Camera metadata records
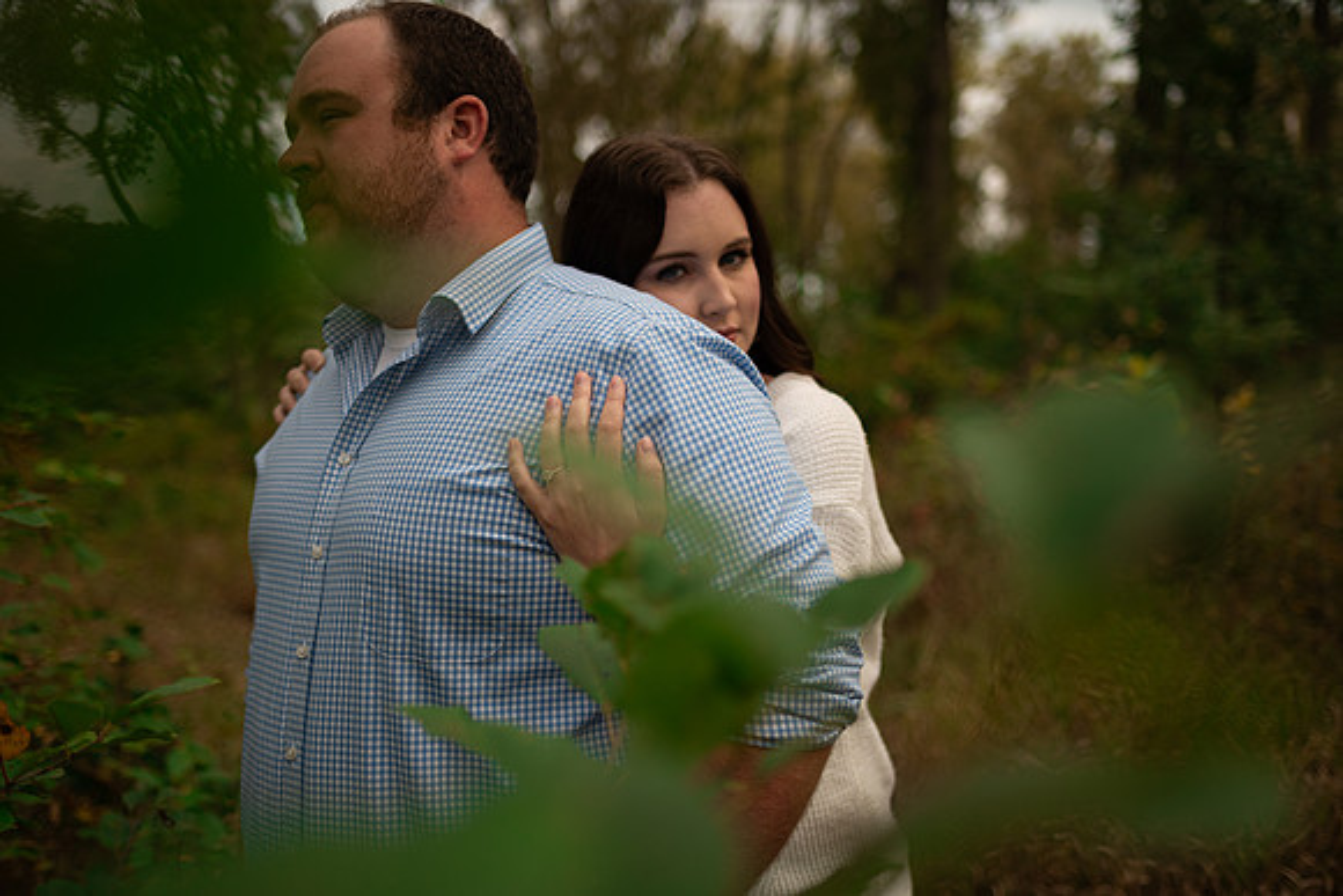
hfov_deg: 53.1
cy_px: 448
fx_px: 1343
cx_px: 672
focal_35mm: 36
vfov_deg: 36.9
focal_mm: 35
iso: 100
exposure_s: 1/1250
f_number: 1.8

→ **WHAT IS BEING ASKED**:
Your copy must match the records above word for word and contain no pictures.

→ **TASK ANSWER**:
hfov_deg: 53.1
cy_px: 448
fx_px: 1343
cx_px: 672
focal_35mm: 36
vfov_deg: 36.9
focal_mm: 35
iso: 100
exposure_s: 1/1250
f_number: 1.8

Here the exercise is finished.